A Creative Response to A Climate Assembly

A guest blog by Pauline Rutter, Artist in Residence, Adur and Worthing Climate Assembly.

I find that things come around. Perhaps not quite full circle but definitely in a cyclical motion and that when time is running through a slow and challenging phase, as it is now, that it becomes necessary to reflect on this. So it has been with the Adur and Worthing Climate Assembly arriving at the same moment as many of us are seeing the climate catastrophe through old eyes yet with wider vision. In each stage of our lives experiences and people, adversity and adventure cause us to make decisions that steer us in directions that seem incomprehensible with hindsight and yet made perfect sense or met some necessity at the time. This describes my relationship with art making. It does not fully explain why the journey to a Fine Art Degree took so many twists and turns or how everything paused for decades at a time. It does however, hint at why I was ready to propose a creative response to this Climate Assembly rather than choose a route to involvement that spoke more to my research and sustainability interests and expertise.
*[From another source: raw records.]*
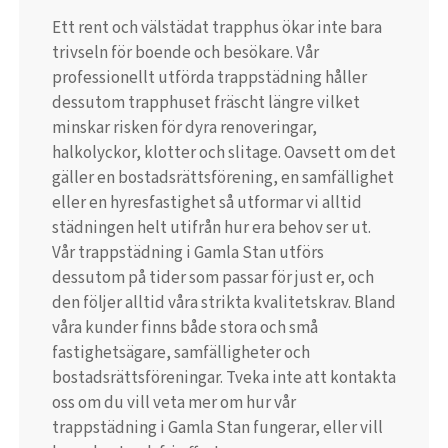
Ett rent och välstädat trapphus ökar inte bara
trivseln för boende och besökare. Vår
professionellt utförda trappstädning håller
dessutom trapphuset fräscht längre vilket
minskar risken för dyra renoveringar,
halkolyckor, klotter och slitage. Oavsett om det
gäller en bostadsrättsförening, en samfällighet
eller en hyresfastighet så utformar vi alltid
städningen helt utifrån hur era behov ser ut.
Vår trappstädning i Gamla Stan utförs
dessutom på tider som passar för just er, och
den följer alltid våra strikta kvalitetskrav. Bland
våra kunder finns både stora och små
fastighetsägare, samfälligheter och
bostadsrättsföreningar. Tveka inte att kontakta
oss om du vill veta mer om hur vår
trappstädning i Gamla Stan fungerar, eller vill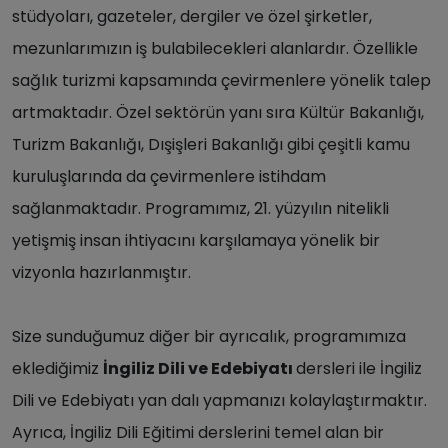
stüdyoları, gazeteler, dergiler ve özel şirketler,
mezunlarımızın iş bulabilecekleri alanlardır. Özellikle
sağlık turizmi kapsamında çevirmenlere yönelik talep
artmaktadır. Özel sektörün yanı sıra Kültür Bakanlığı,
Turizm Bakanlığı, Dışişleri Bakanlığı gibi çeşitli kamu
kuruluşlarında da çevirmenlere istihdam
sağlanmaktadır. Programımız, 21. yüzyılın nitelikli
yetişmiş insan ihtiyacını karşılamaya yönelik bir
vizyonla hazırlanmıştır.
Size sunduğumuz diğer bir ayrıcalık, programımıza
eklediğimiz
İngiliz Dili ve Edebiyatı
dersleri ile İngiliz
Dili ve Edebiyatı yan dalı yapmanızı kolaylaştırmaktır.
Ayrıca, İngiliz Dili Eğitimi derslerini temel alan bir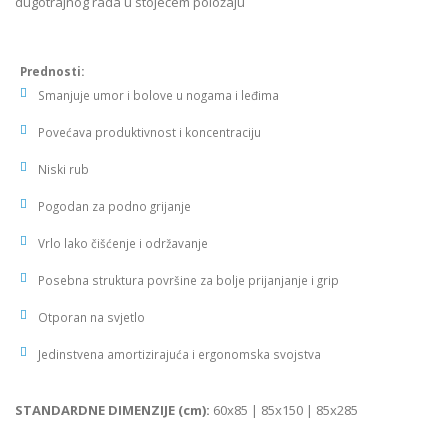
dugotrajnog rada u stojećem položaju
Prednosti:
Smanjuje umor i bolove u nogama i leđima
Povećava produktivnost i koncentraciju
Niski rub
Pogodan za podno grijanje
Vrlo lako čišćenje i održavanje
Posebna struktura površine za bolje prijanjanje i grip
Otporan na svjetlo
Jedinstvena amortizirajuća i ergonomska svojstva
STANDARDNE DIMENZIJE (cm):
60x85 | 85x150 | 85x285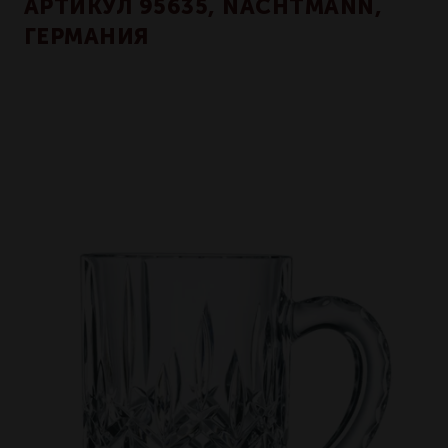
АРТИКУЛ 95635, NACHTMANN,
ГЕРМАНИЯ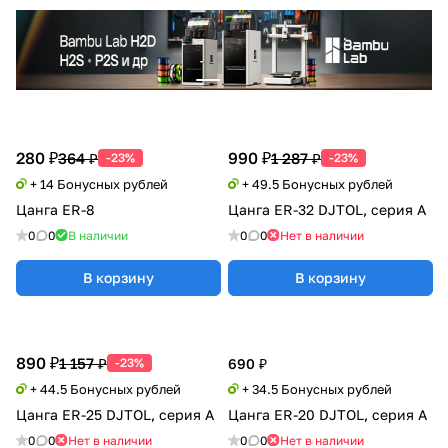
280 ₽
990 ₽
364 ₽
1 287 ₽
-23%
-23%
+ 14 Бонусных рублей
+ 49.5 Бонусных рублей
Цанга ER-8
Цанга ER-32 DJTOL, серия А
0
0
В наличии
0
0
Нет в наличии
В корзину
В корзину
890 ₽
1 157 ₽
-23%
690 ₽
+ 44.5 Бонусных рублей
+ 34.5 Бонусных рублей
Цанга ER-25 DJTOL, серия А
Цанга ER-20 DJTOL, серия А
0
0
Нет в наличии
0
0
Нет в наличии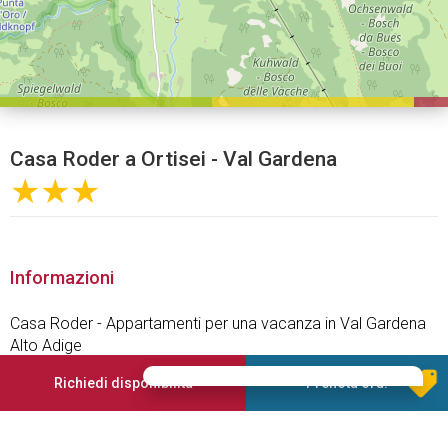
Casa Roder a Ortisei - Val Gardena
★★★
Informazioni
Casa Roder - Appartamenti per una vacanza in Val Gardena
Alto Adige
State cercando un alloggio dove poter trascorrere le vostre
Richiedi disponibilità
Prenota ora!
vacanze in assoluta autonomia? Allora gli appartamenti della
casa Roder sono ciò che fa per voi!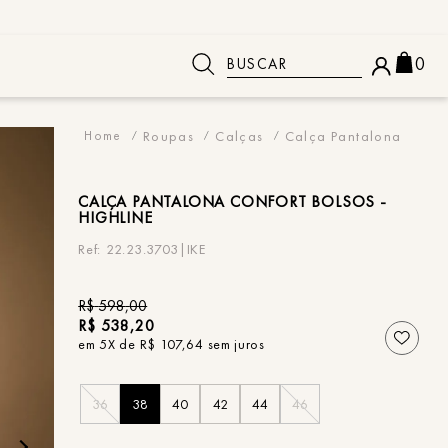
Buscar
0
 BUSCADOS
Roupas
Calças
Calça Pantalona
CALÇA
PANTALONA CONFORT BOLSOS -
HIGHLINE
22.23.3703|IKE
R$
598
,
00
R$
538
,
20
em
5
X de
R$
107
,
64
sem juros
36
38
40
42
44
46
o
Local residents will inspire Adur and Worthing Council to take in response to the climate emergency they have declared

Pauline Rutter, Artist in Residence

This initiative provides an opportunity for deep thinking, not only about the general facts of the manmade climate catastrophe that we are living through with the loss of millions of species, sea level rise, soil degradation, extreme weather, pollution and global warming. It also allows for some personal and tangible realisation that the clean air and water, the wildlife, pollinating insects and reliable supply of food and energy taken for granted by us in the minority world, are so threatened by our modern lives that to do nothing is to risk losing them all forever.

In thinking about my creative response to the updated facts and figures of this global crisis, and the social, environmental, political and economic impacts and legacies it is ushering in, It is impossible not to experience an emotional turbulence. What are the words to express the feeling you have in knowing that the day has arrived when there is more plastic than fish in the sea? If I can forget the absence of insect adorned lampposts of childhood night times, then am I also erasing a memory so aligned with what I love about the natural world that I am allowing a little part of my humanity to slip away?

We are promised practical actions, which local residents will inspire Adur and Worthing Council to take in response to the climate emergency they have declared. We will also see the forging of new relationships between participants, speakers and organisers that re-animate the joy of our connections with the environment and our wider communities. For me, the creative and artistic responses to the Climate Assembly have a part to play. They provide some insurance that what is understood and decided resonates through our conversations, behaviours and imaginative and inventive awakenings as we grapple with the climate and ecological crisis together.